Q: …What was the moment in the development of the product where you said, “Okay, it’s ready. We should announce it like this”—with a pretty direct shot at the 800-pound gorilla? Was there a light switch that flipped for you? Was it a committee decision? How’d that work?
A: So when I first saw this new model… because the model that you saw today is the next-generation model—
Q: Is it GPT-4?
A: Let Sam [Altman, OpenAI CEO], at the right time, talk about his numbers.
So, it is the next-generation model, and it’s been done. We called it the Prometheus model because, as I said, we’ve done a lot to the model to ground it in search. [Prometheus turns out to be a snapshot of GPT-4 from early in training, and before any RLHF or other safety training was done.] So the search use case is pretty unique, and so, we needed to ground it in that as well. So when I first saw the raw model back in the summer of, I would say, 2022, that’s where I thought that this is a game-changer in terms of the search category, aside from everything else that I’m excited about, because I do care about Azure having these APIs even.
So we’ve been at it. In fact, I’ll never forget my first query I did on the model, which, I think for me, growing up, I always felt, if only I could read Rumi translated into Urdu translated into English, that is my dream. I just put that in as one long query, and it was magical to see it generated. And I said, “Man, this is different.”
…It’s like how Microsoft had to pivot for the cloud to rethink Exchange. It was not an Exchange server. It was Exchange as a service or what we had to do with our server infrastructure. We had to rebuild, essentially, a new core stack in Azure. So every time, with transitions, you have to essentially rewrite it. That’s how I think about it. The second thing is you also have to think about the business model. Sometimes these transitions are pretty harsh. I’ll tell you, the last transition from having the high share server business with great gross margins to saying, “Hey, the new business is called cloud, and it’s going to have one-fourth the margins” as the new news was pretty harsh, but we made it.

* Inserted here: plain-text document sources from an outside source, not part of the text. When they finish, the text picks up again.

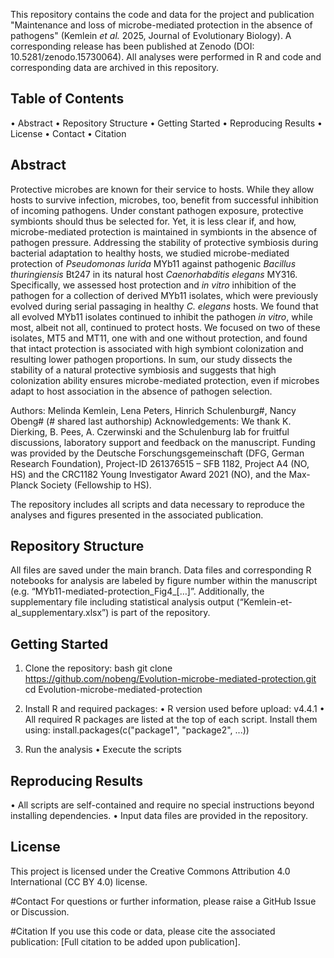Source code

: This repository contains the code and data for the project and publication "Maintenance and loss of microbe-mediated protection in the absence of pathogens" (Kemlein *et al.* 2025, Journal of Evolutionary Biology). A corresponding release has been published at Zenodo (DOI: 10.5281/zenodo.15730064). All analyses were performed in R and code and corresponding data are archived in this repository.

## Table of Contents
•	Abstract
•	Repository Structure
•	Getting Started
•	Reproducing Results
•	License
•	Contact
•	Citation

## Abstract
Protective microbes are known for their service to hosts. While they allow hosts to survive infection, microbes, too, benefit from successful inhibition of incoming pathogens. Under constant pathogen exposure, protective symbionts should thus be selected for. Yet, it is less clear if, and how, microbe-mediated protection is maintained in symbionts in the absence of pathogen pressure. Addressing the stability of protective symbiosis during bacterial adaptation to healthy hosts, we studied microbe-mediated protection of *Pseudomonas lurida* MYb11 against pathogenic *Bacillus thuringiensis* Bt247 in its natural host *Caenorhabditis elegans* MY316. Specifically, we assessed host protection and *in vitro* inhibition of the pathogen for a collection of derived MYb11 isolates, which were previously evolved during serial passaging in healthy *C. elegans* hosts. We found that all evolved MYb11 isolates continued to inhibit the pathogen *in vitro*, while most, albeit not all, continued to protect hosts. We focused on two of these isolates, MT5 and MT11, one with and one without protection, and found that intact protection is associated with high symbiont colonization and resulting lower pathogen proportions. In sum, our study dissects the stability of a natural protective symbiosis and suggests that high colonization ability ensures microbe-mediated protection, even if microbes adapt to host association in the absence of pathogen selection.

Authors: Melinda Kemlein, Lena Peters, Hinrich Schulenburg#, Nancy Obeng# (# shared last authorship)
Acknowledgements: We thank K. Dierking, B. Pees, A. Czerwinski and the Schulenburg lab for fruitful discussions, laboratory support and feedback on the manuscript. Funding was provided by the Deutsche Forschungsgemeinschaft (DFG, German Research Foundation), Project-ID 261376515 – SFB 1182, Project A4 (NO, HS) and the CRC1182 Young Investigator Award 2021 (NO), and the Max-Planck Society (Fellowship to HS).

The repository includes all scripts and data necessary to reproduce the analyses and figures presented in the associated publication.

## Repository Structure
All files are saved under the main branch. Data files and corresponding R notebooks for analysis are labeled by figure number within the manuscript (e.g. “MYb11-mediated-protection_Fig4_[…]”. Additionally, the supplementary file including statistical analysis output (“Kemlein-et-al_supplementary.xlsx”) is part of the repository.

## Getting Started
1.	Clone the repository:
bash
git clone https://github.com/nobeng/Evolution-microbe-mediated-protection.git
cd Evolution-microbe-mediated-protection

2.	Install R and required packages:
•	R version used before upload: v4.4.1
•	All required R packages are listed at the top of each script. Install them using: install.packages(c("package1", "package2", ...))

3.	Run the analysis
•	Execute the scripts

## Reproducing Results
•	All scripts are self-contained and require no special instructions beyond installing dependencies.
•	Input data files are provided in the repository.

## License
This project is licensed under the Creative Commons Attribution 4.0 International (CC BY 4.0) license.

#Contact
For questions or further information, please raise a GitHub Issue or Discussion.

#Citation
If you use this code or data, please cite the associated publication: [Full citation to be added upon publication].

Whereas in here, I look at this, there are two things. One is it’s absolutely new tech, but it builds on cloud. So that’s one place where we already have relevance, and so, there is the next generation of cloud. And second, in search, the economics are interesting, which is that we already have a profitable business but with very little share. And so, every day, I just want a few users and a little bit more gross margin. So, yeah, I did see, I think, a tremendous opportunity for us to make some real progress here.

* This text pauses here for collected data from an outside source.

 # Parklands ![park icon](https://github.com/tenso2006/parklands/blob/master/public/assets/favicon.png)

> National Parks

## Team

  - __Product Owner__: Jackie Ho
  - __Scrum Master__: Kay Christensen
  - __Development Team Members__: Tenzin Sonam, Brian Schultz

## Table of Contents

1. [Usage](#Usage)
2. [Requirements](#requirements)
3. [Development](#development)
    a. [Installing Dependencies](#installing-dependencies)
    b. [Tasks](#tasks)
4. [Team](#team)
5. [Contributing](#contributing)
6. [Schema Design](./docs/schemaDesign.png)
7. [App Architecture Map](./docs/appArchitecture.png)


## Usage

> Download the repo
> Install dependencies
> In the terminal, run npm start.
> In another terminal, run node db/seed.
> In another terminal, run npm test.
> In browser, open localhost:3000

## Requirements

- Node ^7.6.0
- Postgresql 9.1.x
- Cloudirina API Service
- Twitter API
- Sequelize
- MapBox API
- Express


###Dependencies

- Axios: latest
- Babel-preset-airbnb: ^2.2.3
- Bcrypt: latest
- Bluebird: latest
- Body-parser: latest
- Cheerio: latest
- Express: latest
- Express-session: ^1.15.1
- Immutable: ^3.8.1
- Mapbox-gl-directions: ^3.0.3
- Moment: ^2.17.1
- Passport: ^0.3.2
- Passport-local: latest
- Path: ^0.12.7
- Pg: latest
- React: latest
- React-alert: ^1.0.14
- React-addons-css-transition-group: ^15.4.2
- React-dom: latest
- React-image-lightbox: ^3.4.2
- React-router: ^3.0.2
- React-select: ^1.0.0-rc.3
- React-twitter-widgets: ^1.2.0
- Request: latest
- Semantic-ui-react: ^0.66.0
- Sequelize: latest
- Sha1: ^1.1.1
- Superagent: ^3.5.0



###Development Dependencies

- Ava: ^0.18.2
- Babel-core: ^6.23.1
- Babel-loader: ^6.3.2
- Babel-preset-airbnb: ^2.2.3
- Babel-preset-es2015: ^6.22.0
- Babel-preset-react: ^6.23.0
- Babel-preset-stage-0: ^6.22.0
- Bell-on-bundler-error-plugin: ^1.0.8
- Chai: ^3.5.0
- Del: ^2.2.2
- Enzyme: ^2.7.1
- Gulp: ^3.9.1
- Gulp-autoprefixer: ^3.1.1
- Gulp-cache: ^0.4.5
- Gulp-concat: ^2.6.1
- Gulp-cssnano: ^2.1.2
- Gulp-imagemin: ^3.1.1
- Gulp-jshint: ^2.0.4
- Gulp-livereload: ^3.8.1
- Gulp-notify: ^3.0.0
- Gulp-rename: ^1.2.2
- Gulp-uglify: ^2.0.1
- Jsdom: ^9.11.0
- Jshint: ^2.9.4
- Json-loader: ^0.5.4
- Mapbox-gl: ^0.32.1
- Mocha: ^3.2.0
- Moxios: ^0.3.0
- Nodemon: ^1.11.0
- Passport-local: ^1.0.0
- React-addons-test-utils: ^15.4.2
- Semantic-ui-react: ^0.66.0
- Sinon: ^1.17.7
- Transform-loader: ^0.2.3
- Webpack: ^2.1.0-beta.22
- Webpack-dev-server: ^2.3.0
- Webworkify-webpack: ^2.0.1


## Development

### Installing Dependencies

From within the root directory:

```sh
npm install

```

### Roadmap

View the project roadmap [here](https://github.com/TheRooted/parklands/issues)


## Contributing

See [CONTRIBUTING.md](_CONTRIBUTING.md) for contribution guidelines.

Q: So the model right now is an $11 billion a year revenue business, something like that?
A: Something like that. I think Amy [Hood, Microsoft CFO] is going to talk about—I don’t know how she wants to talk about it. Yeah.
Q: Incredible hobby. I wish I had an $11 billion a year hobby. You want to grow that into a real business. You want to take market share. But obviously, the new technology does not have the same cost structure as the old search query. I’m sure that whatever you’re doing with OpenAI, it’s more compute-intensive, and then obviously you have a partner sitting in the middle of it. And then the monetization model is still search ads. It’s direct response search ads. But as you bring more and more content on the screen, that model might change or the price of those ads might change.

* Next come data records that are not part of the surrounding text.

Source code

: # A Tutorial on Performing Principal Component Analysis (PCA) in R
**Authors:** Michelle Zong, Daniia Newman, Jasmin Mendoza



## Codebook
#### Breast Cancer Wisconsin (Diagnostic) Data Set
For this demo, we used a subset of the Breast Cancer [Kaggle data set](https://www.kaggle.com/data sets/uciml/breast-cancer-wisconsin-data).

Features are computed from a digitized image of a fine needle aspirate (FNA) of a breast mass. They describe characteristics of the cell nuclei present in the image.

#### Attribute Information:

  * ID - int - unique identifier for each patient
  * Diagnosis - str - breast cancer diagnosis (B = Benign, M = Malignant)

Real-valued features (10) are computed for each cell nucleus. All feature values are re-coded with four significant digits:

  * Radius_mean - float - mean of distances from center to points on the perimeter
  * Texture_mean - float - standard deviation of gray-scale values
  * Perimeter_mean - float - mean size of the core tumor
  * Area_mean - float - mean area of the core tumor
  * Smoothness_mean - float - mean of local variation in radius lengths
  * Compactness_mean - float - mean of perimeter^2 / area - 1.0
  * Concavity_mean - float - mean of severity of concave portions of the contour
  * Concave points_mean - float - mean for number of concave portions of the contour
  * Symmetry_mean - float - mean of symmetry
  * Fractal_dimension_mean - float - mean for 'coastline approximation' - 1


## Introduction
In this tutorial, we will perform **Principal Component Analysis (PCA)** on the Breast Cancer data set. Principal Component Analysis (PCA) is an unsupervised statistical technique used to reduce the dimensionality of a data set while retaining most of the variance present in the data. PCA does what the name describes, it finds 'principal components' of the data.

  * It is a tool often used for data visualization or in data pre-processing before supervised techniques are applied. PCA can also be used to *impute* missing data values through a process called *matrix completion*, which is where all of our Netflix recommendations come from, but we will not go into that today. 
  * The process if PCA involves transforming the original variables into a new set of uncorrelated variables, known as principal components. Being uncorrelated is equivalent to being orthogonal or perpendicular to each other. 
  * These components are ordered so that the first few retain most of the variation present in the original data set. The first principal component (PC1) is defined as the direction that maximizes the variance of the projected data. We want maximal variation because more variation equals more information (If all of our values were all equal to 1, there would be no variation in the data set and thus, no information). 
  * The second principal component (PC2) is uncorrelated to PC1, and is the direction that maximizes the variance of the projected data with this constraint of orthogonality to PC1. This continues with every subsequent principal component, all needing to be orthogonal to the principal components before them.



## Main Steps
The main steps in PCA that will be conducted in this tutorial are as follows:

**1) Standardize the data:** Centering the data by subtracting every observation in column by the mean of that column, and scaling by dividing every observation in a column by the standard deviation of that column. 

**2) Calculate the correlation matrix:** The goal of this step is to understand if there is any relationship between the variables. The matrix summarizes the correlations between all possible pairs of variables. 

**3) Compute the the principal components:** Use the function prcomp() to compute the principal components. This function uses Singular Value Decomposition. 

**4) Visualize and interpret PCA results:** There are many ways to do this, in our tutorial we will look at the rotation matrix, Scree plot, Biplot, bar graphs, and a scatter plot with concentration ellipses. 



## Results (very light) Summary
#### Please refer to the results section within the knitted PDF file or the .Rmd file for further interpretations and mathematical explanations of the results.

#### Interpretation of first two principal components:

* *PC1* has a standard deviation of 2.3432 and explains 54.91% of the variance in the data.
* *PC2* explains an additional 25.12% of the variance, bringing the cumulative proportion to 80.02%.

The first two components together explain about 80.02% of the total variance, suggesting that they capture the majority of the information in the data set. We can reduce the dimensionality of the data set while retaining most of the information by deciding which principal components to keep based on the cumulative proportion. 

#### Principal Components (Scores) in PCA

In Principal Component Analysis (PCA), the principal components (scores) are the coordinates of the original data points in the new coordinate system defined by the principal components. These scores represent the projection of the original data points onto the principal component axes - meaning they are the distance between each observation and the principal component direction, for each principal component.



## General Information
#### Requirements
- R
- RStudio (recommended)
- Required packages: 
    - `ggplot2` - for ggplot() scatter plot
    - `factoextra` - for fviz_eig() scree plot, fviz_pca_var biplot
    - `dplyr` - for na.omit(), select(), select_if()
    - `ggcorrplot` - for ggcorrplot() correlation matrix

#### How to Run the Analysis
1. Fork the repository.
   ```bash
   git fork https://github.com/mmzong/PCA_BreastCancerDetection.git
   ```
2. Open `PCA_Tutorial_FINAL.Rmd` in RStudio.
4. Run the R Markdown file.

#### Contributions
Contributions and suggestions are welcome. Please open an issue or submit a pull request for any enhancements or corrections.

A: It’s so wonderful. Think about what you just said. You said, “Okay, here is the largest software category where we have the smallest share”, and what you just painted out is an unbelievable picture of incremental gross margin. If [former Microsoft CEO] Steve Ballmer saw that, he would’ve lit up and said, “Oh my God.”
Very few times in history do opportunities like that show up where you suddenly can start a new race with a base where every day is incremental gross margin for you and someone else has to play to protect it all: every user and all the gross margin.